• The task: According to the passage on operating and administrative expenses, what was the total of those expenses from continuing operations for the second quarter 2005?

• Page extract:

[Start of Attachment]

Operating and administrative expenses

 

The major categories of operating and administrative expenses include store direct expenses associated with displaying and selling at the store level (primarily labor and related fringe benefit costs) advertising and marketing costs, overhead costs and corporate office costs.

 

Operating and administrative expenses from continuing operations increased $3.9 million, or 6.6 percent, to $64.3 million for the second quarter 2005 as compared to $60.4 million for the second quarter 2004.

 

As a percentage of sales, operating and administrative expenses increased to 13.3 percent for the second quarter 2005 from 13.2 percent for the second quarter 2004. The 0.1 percent increase primarily related to a 0.37 percent increase in corporate expenses including information technology spending and legal fees, partially offset by a 0.26 percent decrease in incentive compensation costs. The second quarter 2005 expenses for store operations as a percentage of sales decreased slightly from the second quarter 2004.

[End of Attachment]

Camera-frame cuboid estimates
[Start of Attachment]

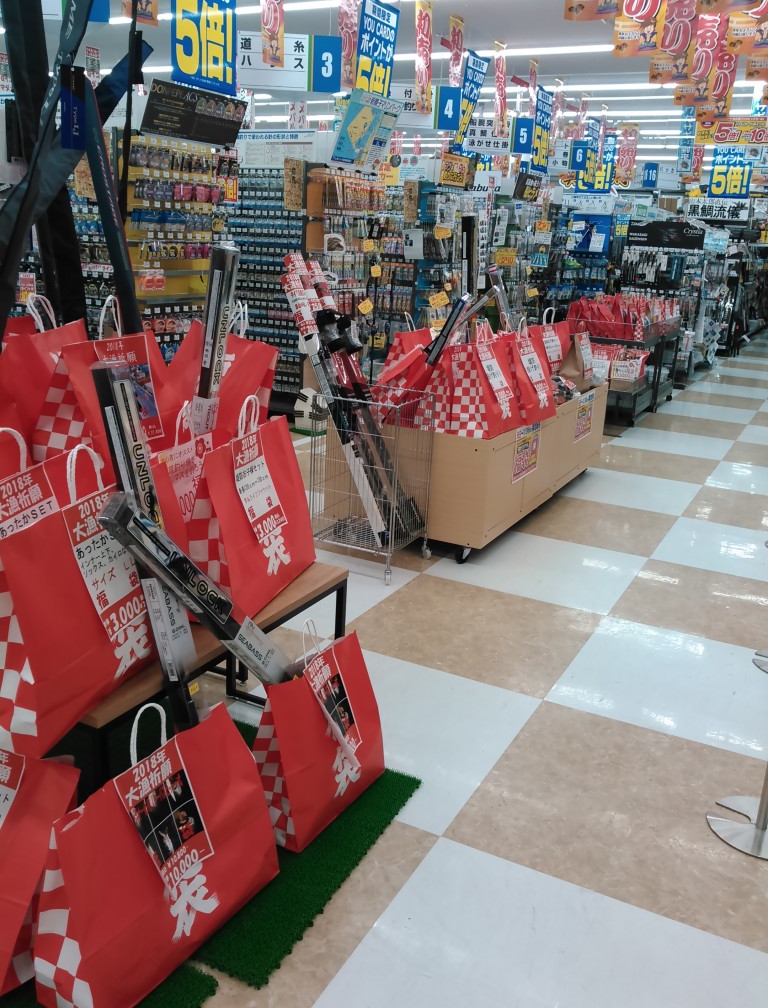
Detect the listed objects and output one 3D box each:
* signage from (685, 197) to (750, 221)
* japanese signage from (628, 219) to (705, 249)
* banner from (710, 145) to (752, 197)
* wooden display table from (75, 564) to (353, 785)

[End of Attachment]

• Answer for this exercise: $64.3 million